▸ **TASK OBJECTIVE**
From the first line of the data below through the line bearing "[87,404,221,415] // casino.lua", reproduce each line exactly; do not include pictures.
-- DATA follows --
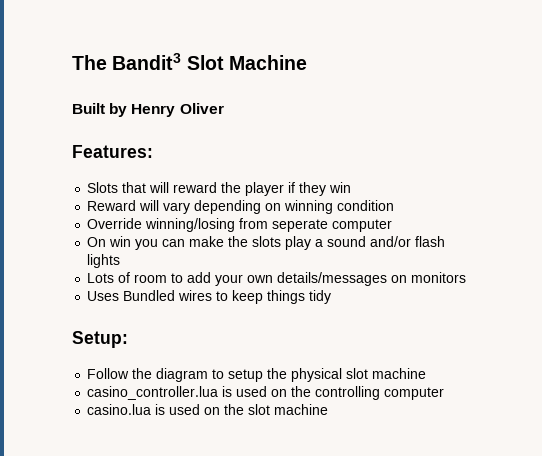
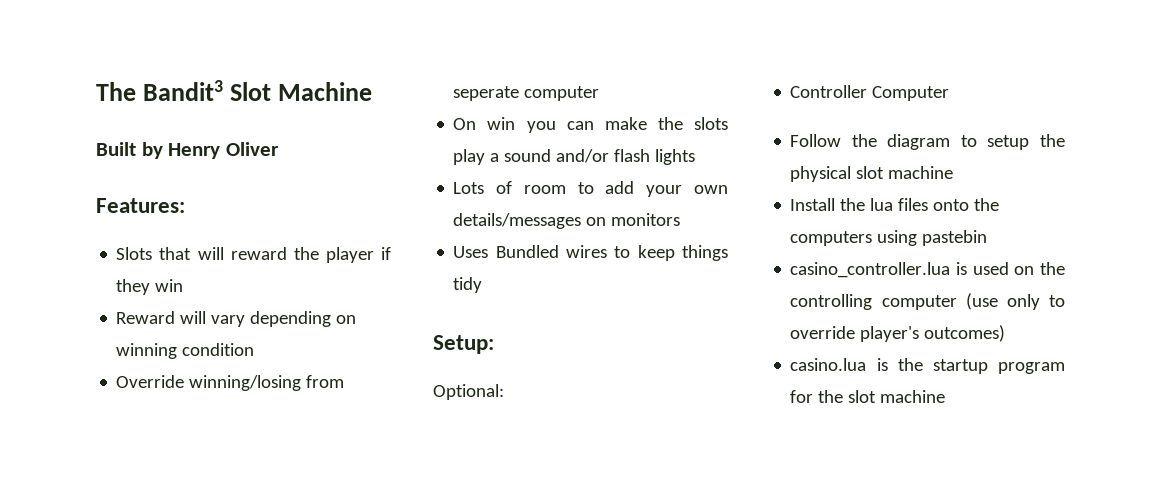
(128, 339) none -> [433,384,504,400] [790,85,950,101] // Optional: // Controller Computer
(427, 373) none -> [790,198,1000,211] [790,230,988,246] // Install the lua files onto the computers using pastebin
[87,404,221,415] // casino.lua is used on -> [965,293,1065,310] [790,325,1006,342] [790,358,1065,374] [790,390,814,403] (use only to override player's outcomes) // casino.lua is the startup program for

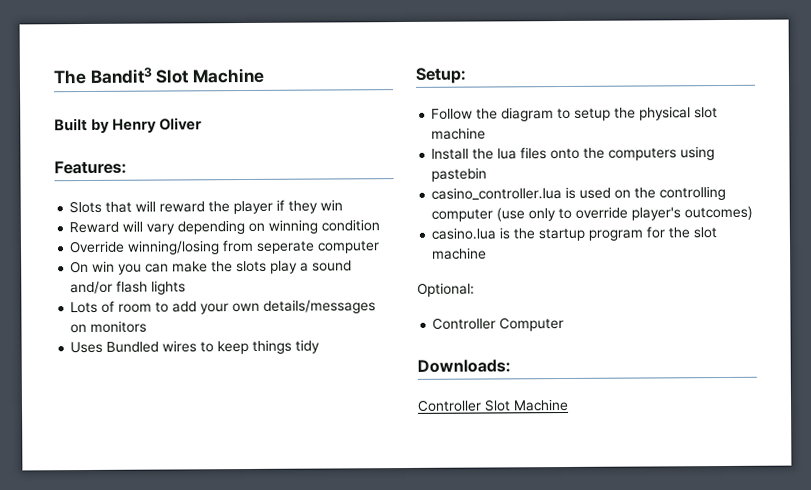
[433,384,504,400] [790,85,950,101] // Optional: // Controller Computer -> (466, 75) none
(946, 396) none -> [417,282,475,297] [432,317,565,332] [417,359,511,373] [417,398,569,412] // Optional: // Controller Computer // Downloads: // Controller Slot Machine

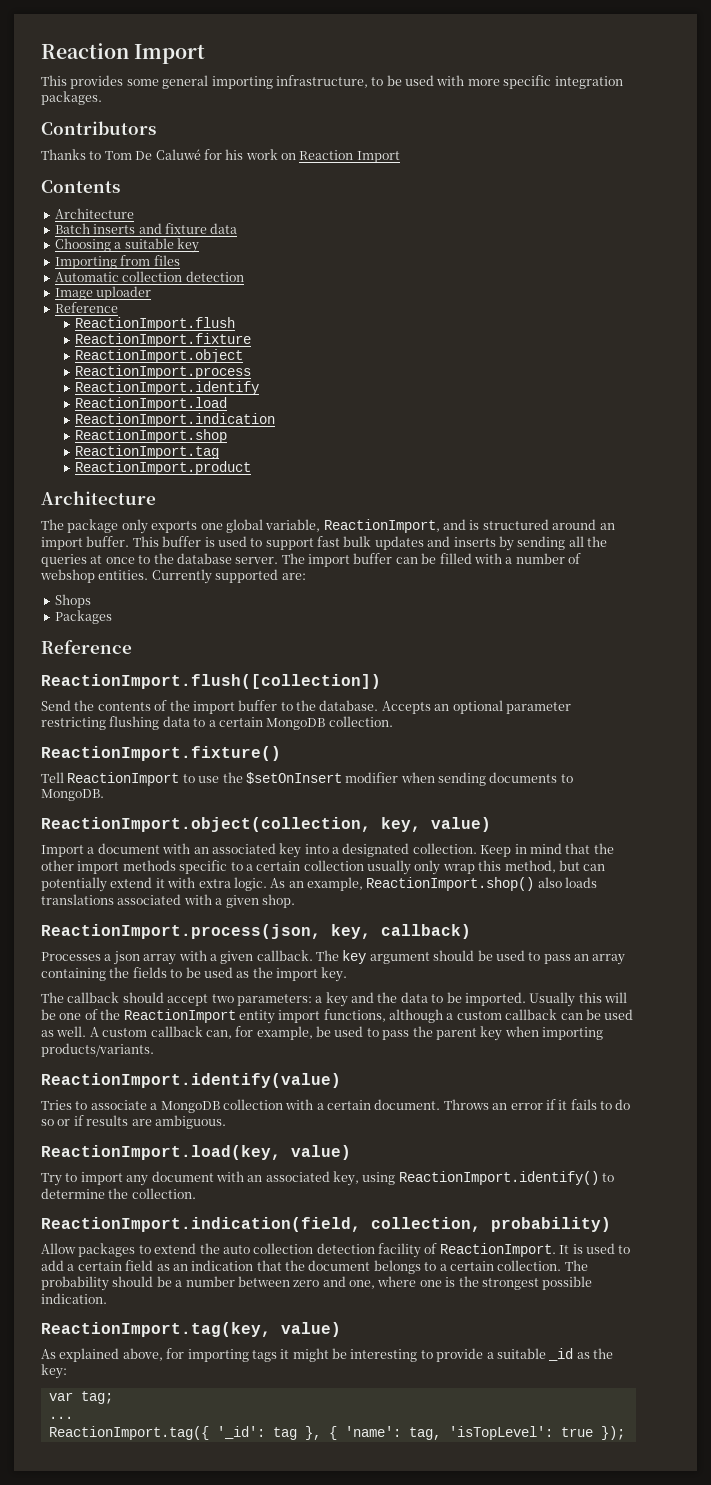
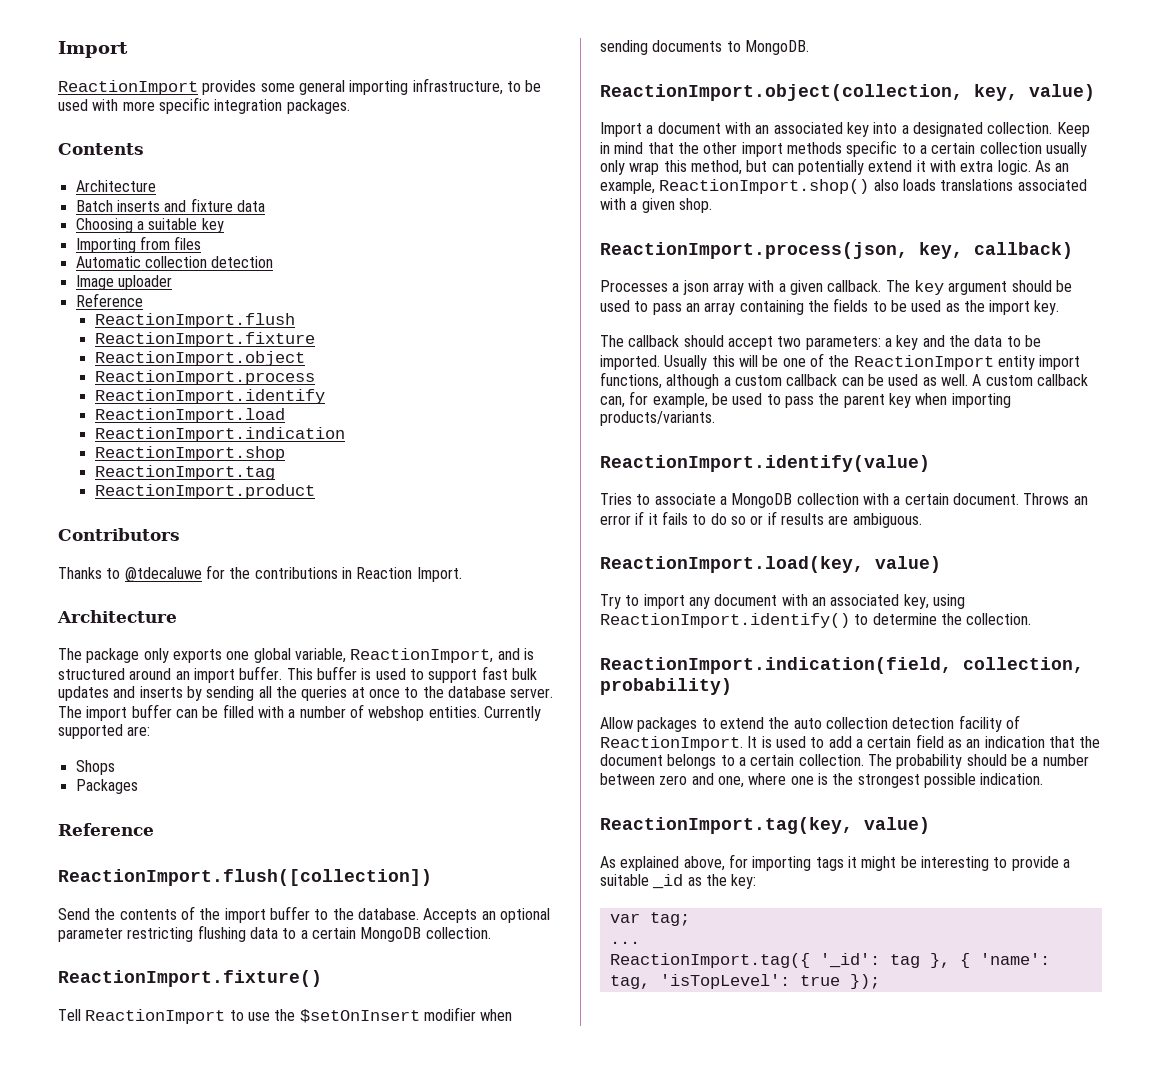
[41,43,206,64] [41,75,67,86] Reaction Import // This -> [58,41,128,58] [58,80,198,95] Import // ReactionImport
[41,121,156,135] [41,149,400,163] // Contributors // Thanks to Tom De Caluwé for his work on Reaction Import -> (350, 106) none
(252, 468) none -> [58,528,180,541] [58,565,462,582] // Contributors // Thanks to @tdecaluwe for the contributions in Reaction Import.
-- DATA concluded --
▸ **ANSWER TO THE PROBLEM**
(128, 339) none -> [433,384,504,400] [790,85,950,101] // Optional: // Controller Computer
(427, 373) none -> [790,198,1000,211] [790,230,988,246] // Install the lua files onto the computers using pastebin
[87,404,221,415] // casino.lua is used on -> [965,293,1065,310] [790,325,1006,342] [790,358,1065,374] [790,390,814,403] (use only to override player's outcomes) // casino.lua is the startup program for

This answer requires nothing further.